(QUOTED PASSAGE Opens)

However, Titans has challenges. Its increased complexity raises implementation and tuning difficulty, with additional hyperparameters for memory modules requiring careful optimization. Since memory updates during testing, the model’s state changes with each call, posing reproducibility and stability issues. Identical inputs may yield slightly different outputs based on prior data exposure, necessitating management strategies. Security concerns also arise: malicious inputs could corrupt memory, affecting inference. Controlling these test-time learning side effects and ensuring reliability remain future research tasks.
Titans: Pioneering a New AI Paradigm
The history of deep learning is a history of architectural innovation. Titans, an intriguing post-Transformer architecture, combines short-term (attention) and long-term (Neural Memory) mechanisms to transcend memory limits. Its philosophy—efficiently processing long sequences and enabling ongoing learning during operation—charts a new course for AI development. While still experimental and needing validation, its potential impact is undeniable, sparking questions like, “Could Titans be the new Transformer?”
Over the coming years, follow-up research refining Titans’ ideas and real-world applications will unfold. If its concepts mature and performance solidifies, AI could evolve into a truly intelligent companion, understanding vast information and adapting autonomously. Watching Titans shape the next chapter in deep learning’s evolution will be an exciting journey for those in the field.

(QUOTED PASSAGE Closes)
(EXTRACTED DATA Opens)

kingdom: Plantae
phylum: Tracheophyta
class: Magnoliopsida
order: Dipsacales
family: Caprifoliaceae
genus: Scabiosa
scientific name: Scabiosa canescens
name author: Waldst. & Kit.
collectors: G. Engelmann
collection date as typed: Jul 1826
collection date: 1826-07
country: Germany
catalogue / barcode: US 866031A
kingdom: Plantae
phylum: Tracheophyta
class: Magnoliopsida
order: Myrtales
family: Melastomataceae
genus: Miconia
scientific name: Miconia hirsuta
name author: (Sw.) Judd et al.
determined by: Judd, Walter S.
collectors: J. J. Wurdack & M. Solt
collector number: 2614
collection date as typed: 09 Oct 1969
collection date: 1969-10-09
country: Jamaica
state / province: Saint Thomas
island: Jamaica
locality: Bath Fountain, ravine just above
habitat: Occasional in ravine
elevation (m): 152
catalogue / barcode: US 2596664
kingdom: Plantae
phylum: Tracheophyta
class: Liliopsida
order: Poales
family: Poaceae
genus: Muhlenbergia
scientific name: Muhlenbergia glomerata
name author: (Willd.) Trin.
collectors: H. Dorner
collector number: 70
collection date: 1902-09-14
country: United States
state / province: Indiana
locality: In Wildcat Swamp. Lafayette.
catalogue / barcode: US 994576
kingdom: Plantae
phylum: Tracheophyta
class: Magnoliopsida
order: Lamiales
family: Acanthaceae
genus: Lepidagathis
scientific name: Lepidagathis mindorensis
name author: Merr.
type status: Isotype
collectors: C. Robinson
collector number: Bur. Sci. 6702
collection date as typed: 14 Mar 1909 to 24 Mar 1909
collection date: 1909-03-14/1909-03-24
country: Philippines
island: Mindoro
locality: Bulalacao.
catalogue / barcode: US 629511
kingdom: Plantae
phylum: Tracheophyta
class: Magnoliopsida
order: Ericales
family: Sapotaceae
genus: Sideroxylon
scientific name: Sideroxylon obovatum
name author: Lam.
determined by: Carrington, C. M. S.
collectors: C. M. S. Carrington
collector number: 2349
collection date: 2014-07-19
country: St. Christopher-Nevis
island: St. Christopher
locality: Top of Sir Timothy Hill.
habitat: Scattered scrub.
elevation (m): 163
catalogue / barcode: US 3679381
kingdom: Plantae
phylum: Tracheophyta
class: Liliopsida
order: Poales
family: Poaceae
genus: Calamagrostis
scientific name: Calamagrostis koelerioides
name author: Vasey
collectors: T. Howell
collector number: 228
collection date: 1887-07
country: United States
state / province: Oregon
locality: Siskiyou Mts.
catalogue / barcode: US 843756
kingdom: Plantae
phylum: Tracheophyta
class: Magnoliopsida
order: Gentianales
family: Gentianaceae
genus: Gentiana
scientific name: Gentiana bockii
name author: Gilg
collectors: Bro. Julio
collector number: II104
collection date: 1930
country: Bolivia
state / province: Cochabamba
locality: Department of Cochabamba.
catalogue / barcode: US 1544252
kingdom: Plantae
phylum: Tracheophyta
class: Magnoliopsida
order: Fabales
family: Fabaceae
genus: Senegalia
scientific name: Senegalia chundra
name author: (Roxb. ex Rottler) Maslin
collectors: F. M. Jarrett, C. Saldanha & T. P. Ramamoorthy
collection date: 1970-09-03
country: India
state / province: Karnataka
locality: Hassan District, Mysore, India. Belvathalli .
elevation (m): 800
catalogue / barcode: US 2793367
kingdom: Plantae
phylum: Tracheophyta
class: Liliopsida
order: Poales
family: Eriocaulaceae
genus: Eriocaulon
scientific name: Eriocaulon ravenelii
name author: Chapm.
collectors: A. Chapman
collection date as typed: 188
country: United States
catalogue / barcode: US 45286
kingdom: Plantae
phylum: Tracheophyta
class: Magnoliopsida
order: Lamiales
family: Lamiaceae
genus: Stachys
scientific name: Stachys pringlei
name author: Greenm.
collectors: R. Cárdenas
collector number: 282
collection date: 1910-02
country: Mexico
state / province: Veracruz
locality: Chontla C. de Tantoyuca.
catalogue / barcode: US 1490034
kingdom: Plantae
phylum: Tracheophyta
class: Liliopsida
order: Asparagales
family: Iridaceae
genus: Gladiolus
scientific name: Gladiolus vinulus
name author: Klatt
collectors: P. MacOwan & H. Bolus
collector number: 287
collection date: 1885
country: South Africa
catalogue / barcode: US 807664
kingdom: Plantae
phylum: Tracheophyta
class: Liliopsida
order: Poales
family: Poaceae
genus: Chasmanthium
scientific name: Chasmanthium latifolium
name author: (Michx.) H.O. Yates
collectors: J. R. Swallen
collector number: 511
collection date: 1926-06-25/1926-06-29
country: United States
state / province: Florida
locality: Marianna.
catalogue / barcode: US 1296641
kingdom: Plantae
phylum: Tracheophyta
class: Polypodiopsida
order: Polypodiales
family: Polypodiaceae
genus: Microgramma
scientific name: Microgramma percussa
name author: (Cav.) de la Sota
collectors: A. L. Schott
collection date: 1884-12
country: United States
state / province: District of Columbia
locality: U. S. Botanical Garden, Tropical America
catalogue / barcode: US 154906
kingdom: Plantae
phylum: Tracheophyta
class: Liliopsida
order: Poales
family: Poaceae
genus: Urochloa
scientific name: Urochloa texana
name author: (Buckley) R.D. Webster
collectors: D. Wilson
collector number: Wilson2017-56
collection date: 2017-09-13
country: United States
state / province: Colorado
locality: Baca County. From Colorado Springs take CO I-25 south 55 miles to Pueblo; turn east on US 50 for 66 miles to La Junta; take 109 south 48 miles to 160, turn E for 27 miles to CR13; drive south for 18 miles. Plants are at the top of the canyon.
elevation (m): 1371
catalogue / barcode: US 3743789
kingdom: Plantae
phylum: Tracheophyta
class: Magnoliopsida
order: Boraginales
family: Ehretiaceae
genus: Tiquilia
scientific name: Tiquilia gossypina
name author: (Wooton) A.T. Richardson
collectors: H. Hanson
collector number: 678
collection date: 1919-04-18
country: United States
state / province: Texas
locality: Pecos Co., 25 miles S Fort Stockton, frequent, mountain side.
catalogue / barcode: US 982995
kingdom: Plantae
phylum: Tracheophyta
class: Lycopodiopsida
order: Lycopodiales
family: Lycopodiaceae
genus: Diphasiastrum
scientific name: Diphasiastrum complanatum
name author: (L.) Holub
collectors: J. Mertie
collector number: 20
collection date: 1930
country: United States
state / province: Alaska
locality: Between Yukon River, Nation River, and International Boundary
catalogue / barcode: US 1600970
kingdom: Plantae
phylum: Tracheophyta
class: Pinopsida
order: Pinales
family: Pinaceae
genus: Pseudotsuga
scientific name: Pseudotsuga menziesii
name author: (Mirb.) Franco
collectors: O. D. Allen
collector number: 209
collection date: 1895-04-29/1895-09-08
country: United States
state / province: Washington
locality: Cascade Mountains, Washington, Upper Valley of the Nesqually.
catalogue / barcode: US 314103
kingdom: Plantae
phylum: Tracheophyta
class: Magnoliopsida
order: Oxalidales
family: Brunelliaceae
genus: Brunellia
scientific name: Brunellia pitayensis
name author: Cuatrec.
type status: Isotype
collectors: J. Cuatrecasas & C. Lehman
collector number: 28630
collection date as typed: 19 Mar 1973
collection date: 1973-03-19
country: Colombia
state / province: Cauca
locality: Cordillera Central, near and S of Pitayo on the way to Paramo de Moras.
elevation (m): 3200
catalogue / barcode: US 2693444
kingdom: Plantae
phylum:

(EXTRACTED DATA Closes)

(PROBLEMS TO WORK ON):
**A)** List the challenges facing Titans that the passage on Titans names.
**B)** Revise the passage on Titans starting at "Over the coming" and ending at "in the field.", putting "assistant" in place of "companion".

(ANSWERS TO THE EXERCISES):
**A)**
- Implementation and tuning difficulty from its increased complexity, including additional hyperparameters for memory modules that require careful optimization
- Reproducibility and stability issues, because memory updates during testing change the model's state with each call
- Security concerns, because malicious inputs could corrupt memory and affect inference

**B)**
Over the coming years, follow-up research refining Titans’ ideas and real-world applications will unfold. If its concepts mature and performance solidifies, AI could evolve into a truly intelligent assistant, understanding vast information and adapting autonomously. Watching Titans shape the next chapter in deep learning’s evolution will be an exciting journey for those in the field.